During her speech her eyes had been upon the crudely built bookcase. Abruptly she drew nearer, forgetting apparently to continue what she had started. Her arm shot out, and she plucked, from the row of other books, the dainty, leather-bound copy of Kipling’s “Barrack-room Ballads”—the book given to Nash by the tramp in Central Park.
She opened it and rapidly thumbed the pages, stopping at the one across which was written a name.
“Where—where did you get this book?” Miss Breen demanded, her voice sounding husky.
Nash smiled. “Why, that book of poems? A panhandler gave it to me one day in Los Angeles,” he replied. “Said he had found it on a bench.”
“In—in Central Park?”
“Yes.”
Her face was curiously white and drawn now. Nash took a step nearer.

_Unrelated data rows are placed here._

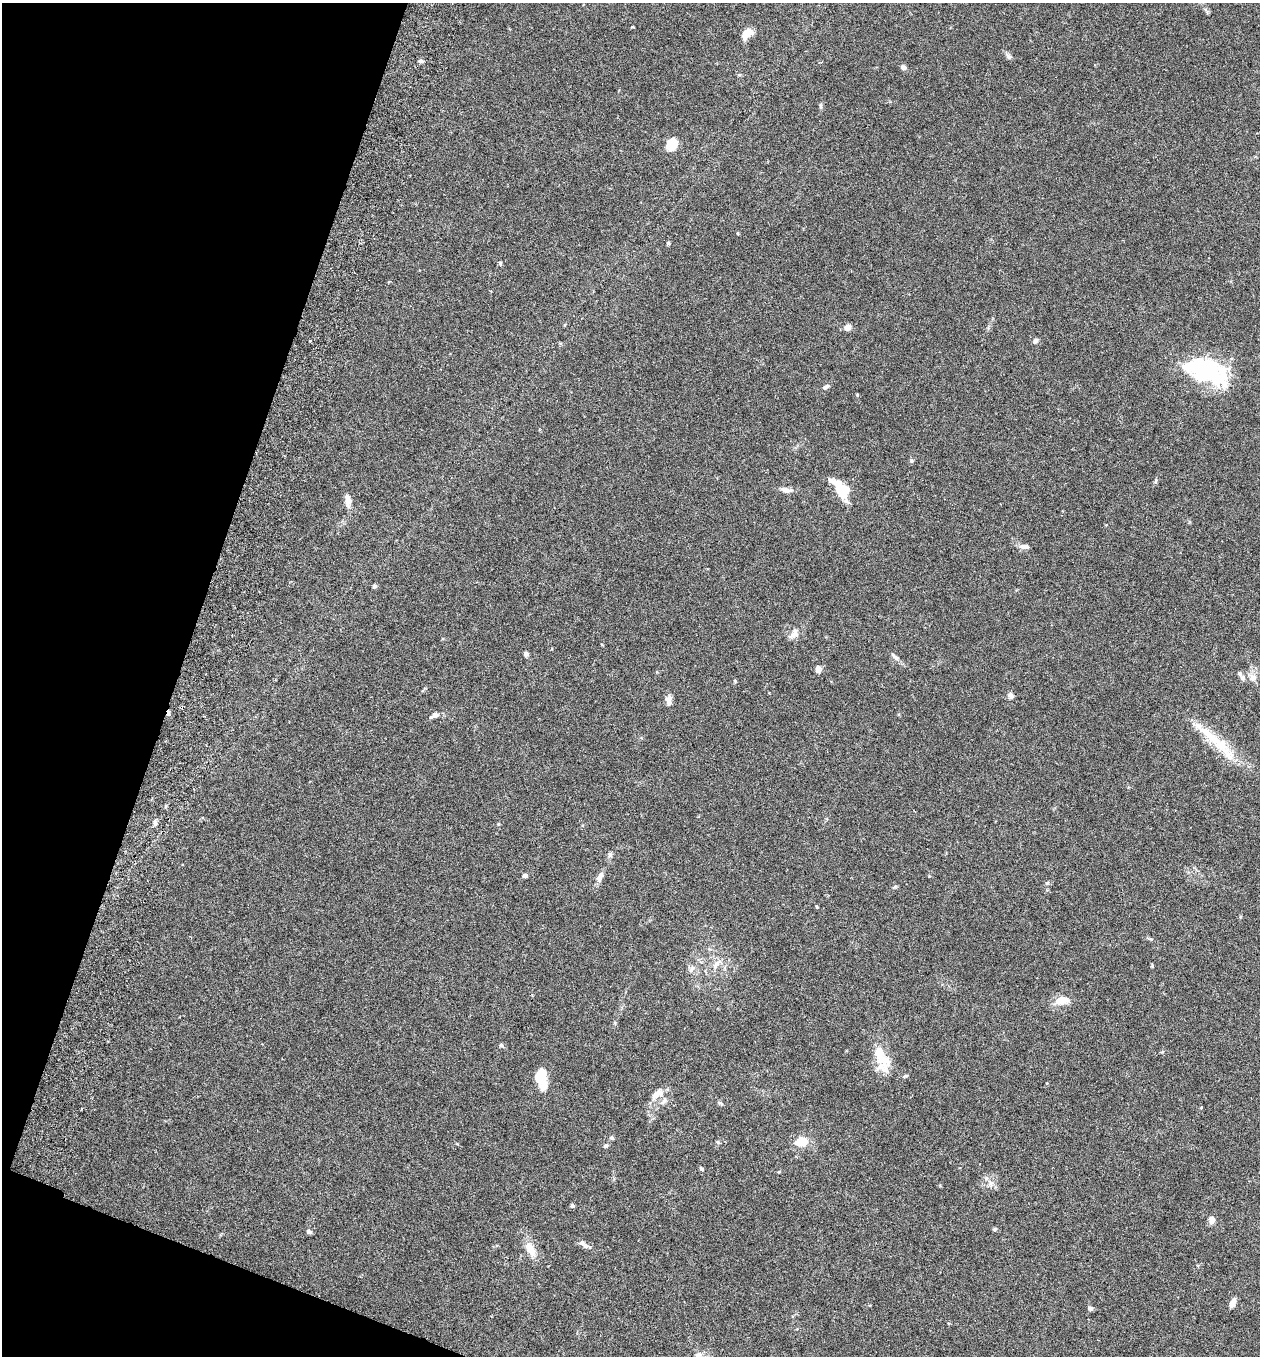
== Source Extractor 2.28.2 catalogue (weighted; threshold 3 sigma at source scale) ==
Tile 9 of 4 x 4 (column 1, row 3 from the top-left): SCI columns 192-1449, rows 1383-2736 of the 5545 x 5467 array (HDU 1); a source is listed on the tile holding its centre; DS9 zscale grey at full resolution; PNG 1262 x 1358 px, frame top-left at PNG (2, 3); no overlay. Shown black and unused: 17% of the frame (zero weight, under 3 of 6 exposures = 3% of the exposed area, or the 3 px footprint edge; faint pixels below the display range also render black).
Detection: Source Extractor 2.28.2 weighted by HDU 2 'WHT'; one run over the whole footprint, this tile lists its part. Background 0.0188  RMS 0.002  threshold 0.00818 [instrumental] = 3 sigma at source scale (4.09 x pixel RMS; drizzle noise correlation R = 1.36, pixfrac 0.8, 0.05/0.05 arcsec/px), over >= 5 px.
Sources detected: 76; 6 inside a brighter object's white glare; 2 cosmic-ray / hot-pixel residue — not listed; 4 inside a brighter listed object's ellipse — not listed separately; the other 64 listed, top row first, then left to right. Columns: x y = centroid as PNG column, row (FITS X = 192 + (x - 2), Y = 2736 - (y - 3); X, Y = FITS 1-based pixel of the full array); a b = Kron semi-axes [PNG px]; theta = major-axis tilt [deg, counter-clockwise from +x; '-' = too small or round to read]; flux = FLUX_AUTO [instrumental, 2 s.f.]
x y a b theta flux
746 34 11 7 47 2.6
1009 56 11 6 -43 0.51
421 61 6 4 -8 0.39
903 68 7 6 - 0.54
821 106 8 4 82 0.3
671 144 14 10 63 3.4
737 233 5 3 - 0.15
668 243 4 4 - 0.28
500 263 6 4 -48 0.23
848 327 6 6 - 1.3
1035 341 7 6 - 0.51
1197 365 40 19 15 8.8
826 387 9 5 34 0.53
857 395 4 3 - 0.14
911 461 5 4 - 0.25
1156 481 6 4 87 0.27
786 490 12 6 -9 0.97
844 490 16 14 -3 4.5
348 500 18 7 -79 1.4
1024 547 12 6 -6 0.8
375 586 6 5 - 0.32
794 634 17 9 48 1.2
526 654 6 5 - 0.44
893 655 11 4 -42 0.51
818 669 8 6 81 0.83
1253 677 12 9 58 1.2
1243 678 7 6 - 0.49
735 681 5 3 - 0.19
1011 696 8 6 -51 0.66
669 701 12 7 -88 1
435 715 6 5 - 0.93
1214 739 74 11 -41 7.4
155 823 8 5 -89 0.53
610 855 7 5 -46 0.39
525 876 5 4 - 0.52
600 877 14 7 67 1
1047 883 6 5 - 0.27
894 887 7 3 19 0.23
817 907 4 3 - 0.16
1151 939 7 5 -11 0.27
716 964 15 7 53 1.3
1062 1000 15 8 9 2.6
501 1045 5 4 - 0.36
878 1052 18 14 89 2.7
906 1076 8 3 21 0.25
542 1078 20 10 -82 5.4
655 1095 15 10 39 1.8
664 1101 12 5 56 0.64
720 1103 8 3 -32 0.27
611 1138 6 5 - 0.28
802 1141 9 6 14 5.4
718 1142 6 4 -71 0.23
606 1146 6 5 - 0.42
701 1169 6 4 -40 0.29
991 1183 9 6 85 0.7
572 1206 5 4 - 0.42
1212 1220 9 7 -90 0.94
995 1229 6 4 20 0.26
309 1232 5 4 - 0.59
586 1246 12 6 -15 0.68
530 1249 21 11 -65 2.5
1232 1303 9 5 62 1.6
1090 1308 5 5 - 0.59
698 1355 10 8 26 0.97
Isophote crosses this tile's border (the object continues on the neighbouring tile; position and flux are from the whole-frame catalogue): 1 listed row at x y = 698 1355
Unlisted compact peaks at least as high as the median listed source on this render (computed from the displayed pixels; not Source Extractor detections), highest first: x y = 1152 966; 632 27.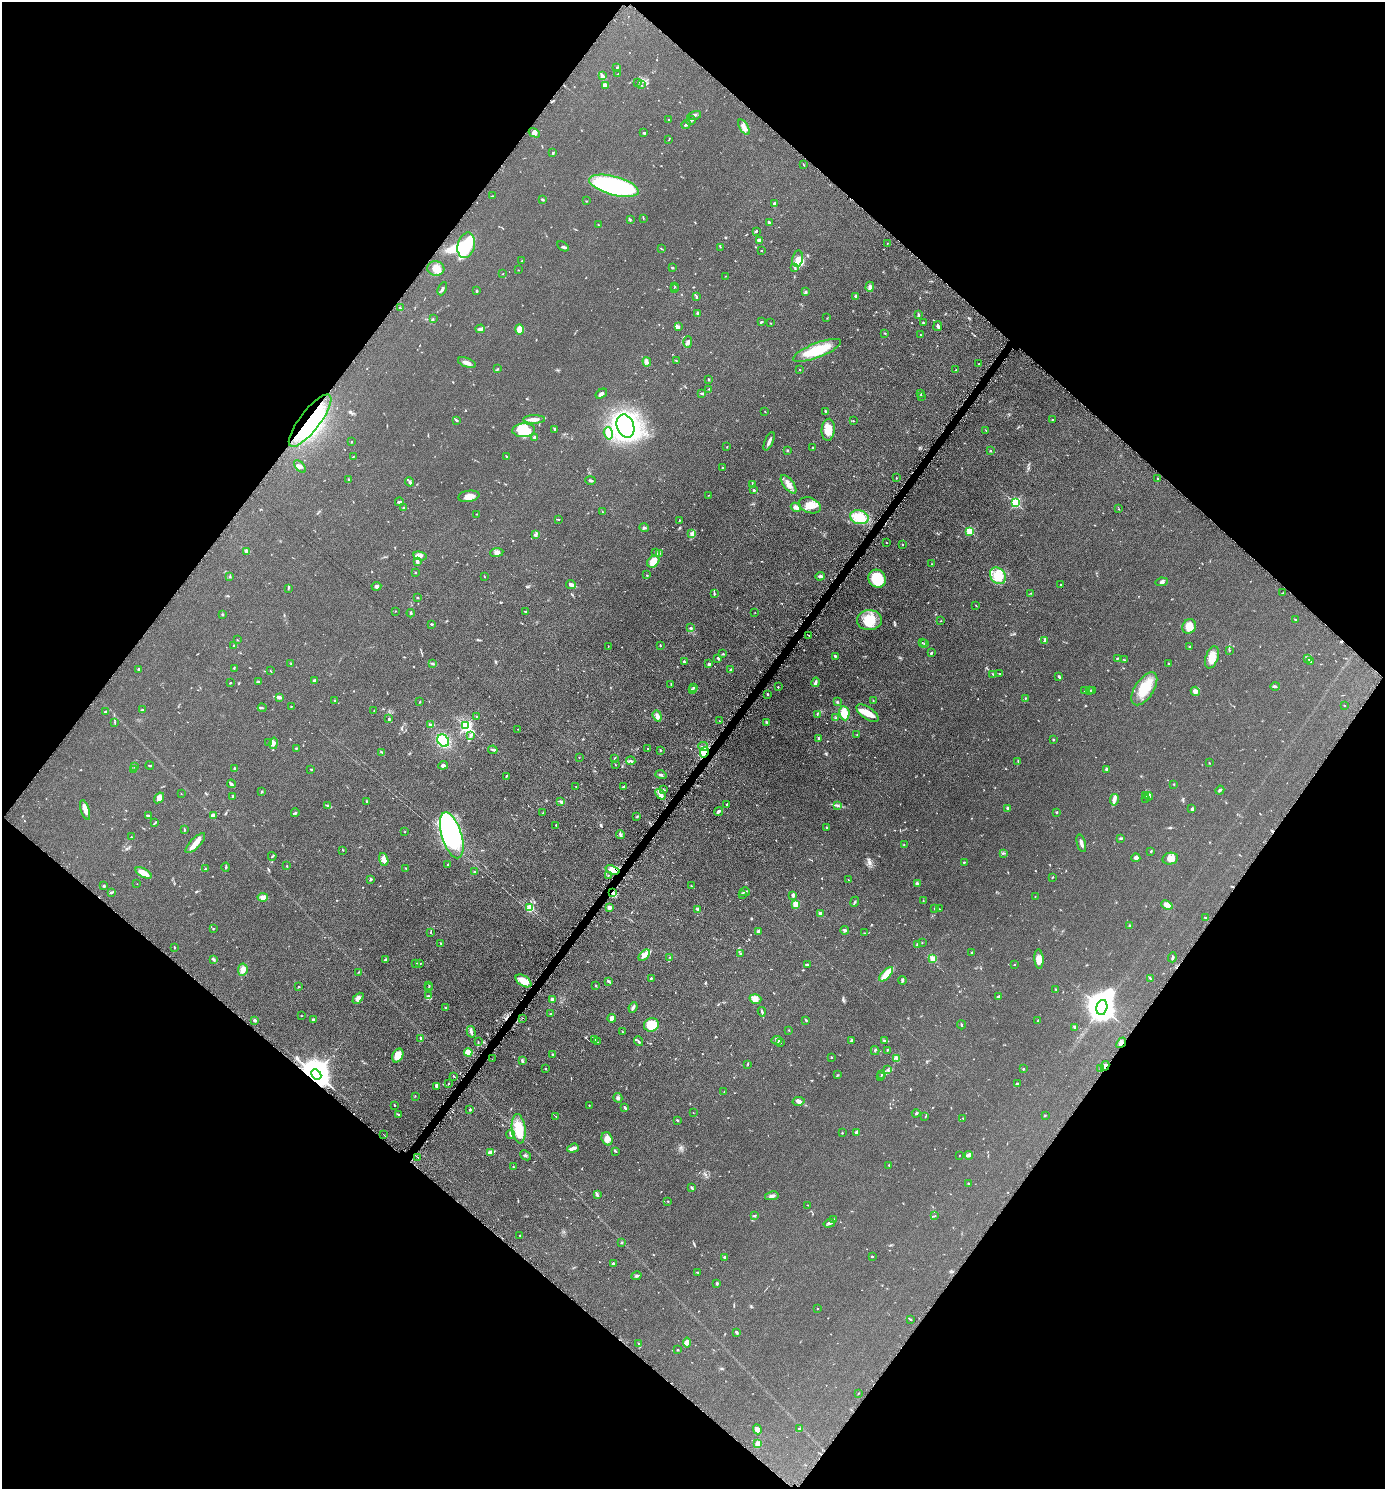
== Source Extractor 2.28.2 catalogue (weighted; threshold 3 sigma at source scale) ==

“Why are you so interested?” he asked.
“This book—belonged to my brother,” she wavered. “I gave it to him—it was the last thing I——”
“Your brother?” Nash was dumfounded. Many times since the first discovery of the name written in the little book he had turned to it curiously; pondered over it, wondered how and in what way Walter Trask’s volume had crossed the width of the continent to find a lodging place on a bench in Los Angeles. “Walter Trask—is your brother?” he said slowly.